----- PROVIDED PASSAGE

Re: [PATCH V2] PCI: dwc ep: cache config until DBI regs available

From: Kishon Vijay Abraham I <kishon@ti.com>
To: Stephen Warren <swarren@wwwdotorg.org>
Cc: Jingoo Han <jingoohan1@gmail.com>,
	Gustavo Pimentel <gustavo.pimentel@synopsys.com>,
	Lorenzo Pieralisi <lorenzo.pieralisi@arm.com>,
	Bjorn Helgaas <bhelgaas@google.com>, <linux-pci@vger.kernel.org>,
	Vidya Sagar <vidyas@nvidia.com>,
	Manikanta Maddireddy <mmaddireddy@nvidia.com>,
	Trent Piepho <tpiepho@impinj.com>,
	Stephen Warren <swarren@nvidia.com>
Subject: Re: [PATCH V2] PCI: dwc ep: cache config until DBI regs available
Date: Tue, 8 Jan 2019 17:35:30 +0530	[thread overview]
Message-ID: <79710923-1cff-dce8-bd73-326d7921d621@ti.com> (raw)

----------
----- RECORDS PROVIDED

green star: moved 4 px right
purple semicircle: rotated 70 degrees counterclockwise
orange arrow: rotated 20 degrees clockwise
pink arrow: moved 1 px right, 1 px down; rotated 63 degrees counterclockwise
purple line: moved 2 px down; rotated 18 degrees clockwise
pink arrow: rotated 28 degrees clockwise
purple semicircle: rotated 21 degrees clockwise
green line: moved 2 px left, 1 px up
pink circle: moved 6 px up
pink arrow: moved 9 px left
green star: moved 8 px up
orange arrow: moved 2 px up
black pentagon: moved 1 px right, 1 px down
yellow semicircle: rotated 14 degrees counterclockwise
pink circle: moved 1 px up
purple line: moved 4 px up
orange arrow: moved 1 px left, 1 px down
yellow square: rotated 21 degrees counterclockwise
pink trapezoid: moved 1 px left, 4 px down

----------
----- RECORDS PROVIDED

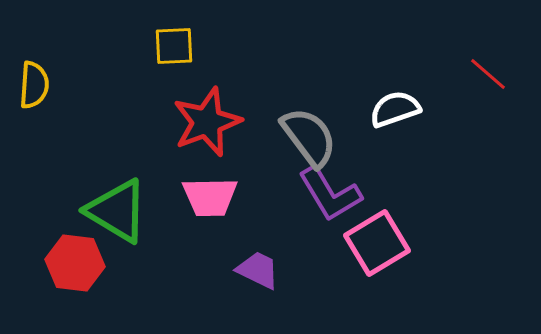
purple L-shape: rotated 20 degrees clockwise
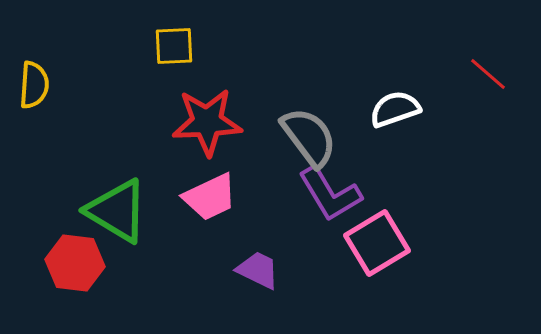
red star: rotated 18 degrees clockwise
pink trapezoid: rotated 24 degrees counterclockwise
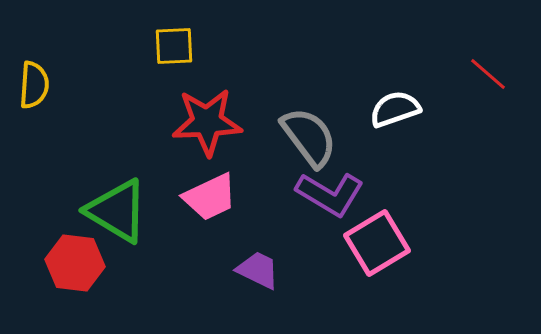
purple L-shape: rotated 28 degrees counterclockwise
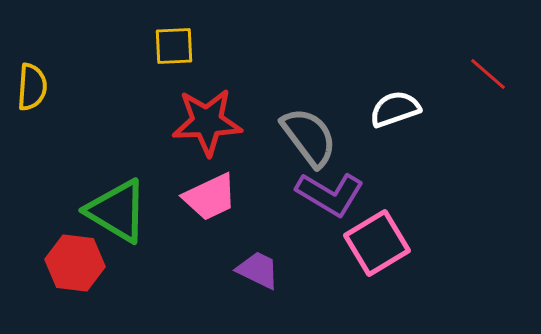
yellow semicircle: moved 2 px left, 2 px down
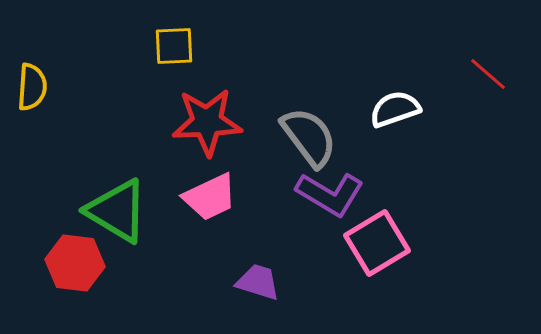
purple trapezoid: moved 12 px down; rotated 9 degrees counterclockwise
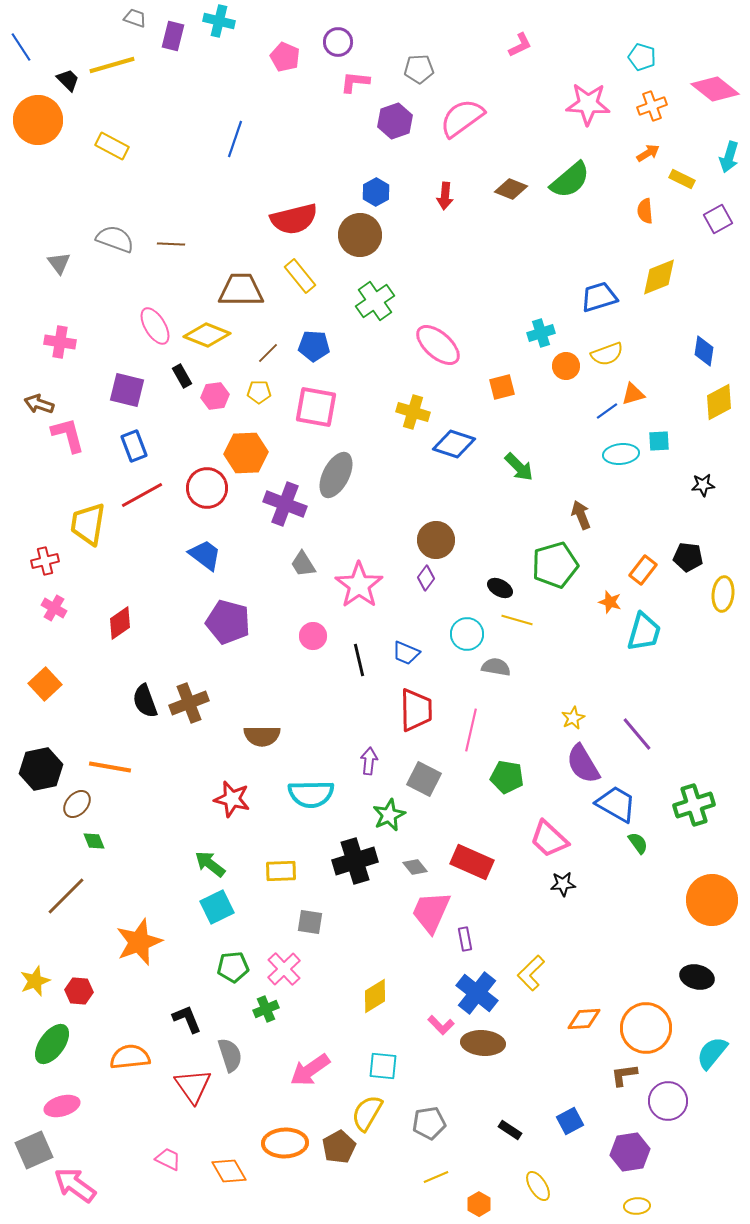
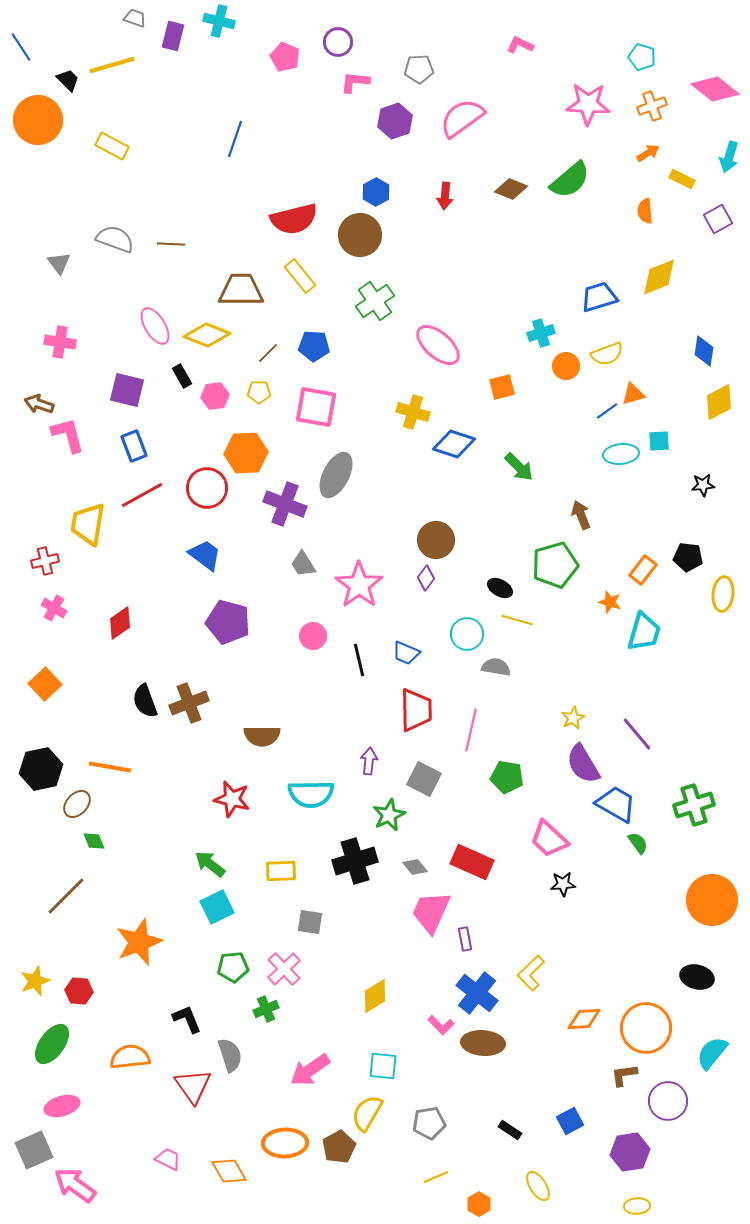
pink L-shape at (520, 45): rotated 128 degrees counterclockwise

----------

*TASKS FOR THIS EXERCISE*
**a)** Copy out the rows from the line containing "red star: rotated 18 degrees clockwise" through the line containing "purple trapezoid: moved", including both of those lines, and leave out the pictures.
**b)** Pick up the mailing list message about the PCI endpoint patch from where it stops and keep writing it.

*RESULTS IN ORDER*
**a)**
red star: rotated 18 degrees clockwise
pink trapezoid: rotated 24 degrees counterclockwise
purple L-shape: rotated 28 degrees counterclockwise
yellow semicircle: moved 2 px left, 2 px down
purple trapezoid: moved 12 px down; rotated 9 degrees counterclockwise

**b)**
In-Reply-To: <ced15b0c-7dd8-0969-39bb-f4891012ce45@ti.com>

Hi Stephen,

On 04/01/19 1:32 PM, Kishon Vijay Abraham I wrote:
> Hi Stephen,
> 
> On 02/01/19 10:04 PM, Stephen Warren wrote:
>> On 12/19/18 7:37 AM, Kishon Vijay Abraham I wrote:
>>> Hi,
>>>
>>> On 14/12/18 10:31 PM, Stephen Warren wrote:
>>>> On 12/11/18 10:23 AM, Stephen Warren wrote:
>>>>> On 12/10/18 9:36 PM, Kishon Vijay Abraham I wrote:
>>>>>> Hi,
>>>>>>
>>>>>> On 27/11/18 4:39 AM, Stephen Warren wrote:
>>>>>>> From: Stephen Warren <swarren@nvidia.com>
>>>>>>>
>>>>>>> Some implementations of the DWC PCIe endpoint controller do not allow
>>>>>>> access to DBI registers until the attached host has started REFCLK,
>>>>>>> released PERST, and the endpoint driver has initialized clocking of the
>>>>>>> DBI registers based on that. One such system is NVIDIA's T194 SoC. The
>>>>>>> PCIe endpoint subsystem and DWC driver currently don't work on such
>>>>>>> hardware, since they assume that all endpoint configuration can happen
>>>>>>> at any arbitrary time.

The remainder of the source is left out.